Дальнейшая хронология событий такова: август 1902 года – предварительное освидетельствование останков преподобного по повелению императора Николая II и поручению Священного Синода; 11 января 1903 года – подробное освидетельствование останков старца Серафима по указанию императора Николая II комиссией, назначенной Святейшим Синодом (состав: десять человек, председатель: митрополит Московский и Коломенский Владимир); 29 января 1903 года – основывающееся на выводах комиссии Деяние Святейшего Синода, которым было определено совершить торжественное открытие мощей преподобного отца Серафима, Саровского чудотворца, 19 июля [по старому стилю] 1903 года.
Главное же, что в Деянии среди прочего было сказано: «Благоговейно старца Серафима, почивающего в Саровской Пустыни, признать в лике святых, благодатью Божией прославленных, а всечестные останки его – святыми мощами и положить оные в особо уготованную усердием Его Императорского Величества гробницу для поклонения и чествования от притекающих к нему с молитвой». И весьма символично, что Священный Синод поручил «принять заведование всеми подготовительными мерами для устройства и приведения к благополучному окончанию многосложных дел, связанных с предстоящим торжеством прославления преподобного отца Серафима», вместе с прокурором Московской Синодальной конторы князем Ширинским-Шихматовым, архимандриту Суздальского монастыря, Серафиму (Чичагову).

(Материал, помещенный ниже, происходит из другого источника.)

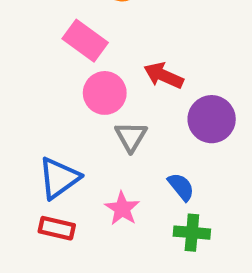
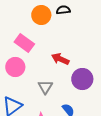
pink circle: (105, 93) -> (15, 67), moved

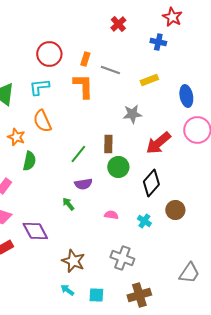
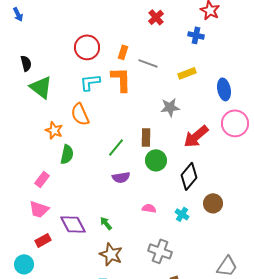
cyan L-shape: (39, 87) -> (90, 82), moved
green arrow: (68, 204) -> (106, 223), moved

Сами торжества состоялись 17–19 июля (по старому стилю) 1903 года, их почтили своим присутствием Николай II и императрица Александра Федоровна, причем с особой надеждой. Дело в том, что у царской четы к тому времени родилось четыре дочери, и венценосные супруги, поехав на открытие мощей Серафима Саровского, молились преподобному о даровании наследника. Тогда же Николай II посетил в Дивееве упоминавшуюся выше юродивую Пашу Саровскую, которая предсказала императору рождение сына. Спустя год на свет появился цесаревич Алексей Николаевич Романов.

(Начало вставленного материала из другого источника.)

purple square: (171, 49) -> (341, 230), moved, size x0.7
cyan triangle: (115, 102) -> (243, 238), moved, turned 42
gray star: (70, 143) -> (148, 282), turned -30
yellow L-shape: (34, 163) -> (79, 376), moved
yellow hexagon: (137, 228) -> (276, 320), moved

А в дальнейшем последовали мировая война, революция и Гражданская война, приведшие к многим кровавым бедствиям, предреченным святым старцем. Саровская обитель была разорена и закрыта, мощи Серафима Саровского исчезли без следа, а пророчество его о собственном воскресении в Дивееве оставалось недоступно пониманию в течение долгих лет, а именно до 1990 года. В этот год в Казанском соборе северной столицы (тогда еще Ленинграда), в котором с 1932 года размещался Музей истории религии и атеизма, начали осуществлять опись и обнаружили обернутый рогожей гроб, содержавший неизвестные мощи.
Святейший патриарх Алексий II дал свое благословление на проведение тщательного обследования мощей, и было установлено, что это останки преподобного Серафима Саровского – в основном благодаря их подробному описанию в актах канонизации 1903 года. Мощи святого старца в течение нескольких дней находились в Александро-Невской лавре Троицкого собора, в феврале 1991 года их доставили в Москву и крестным ходом перенесли в Богоявленский собор, где они находились до 28 июля. В этот день мощи с крестным ходом двинулись из Москвы в Дивеево, где были встречены 1 августа и впоследствии упокоены в храме Дивеевской обители. Так, со вторым обретением его мощей, осуществилось пророчество Саровского Божьего угодника, прежде считавшееся одним из самых малопонятных.
Дни памяти Серафима Саровского: 15 января празднуется обретение его мощей в 1903 году, 1 августа отмечается преставление преподобного.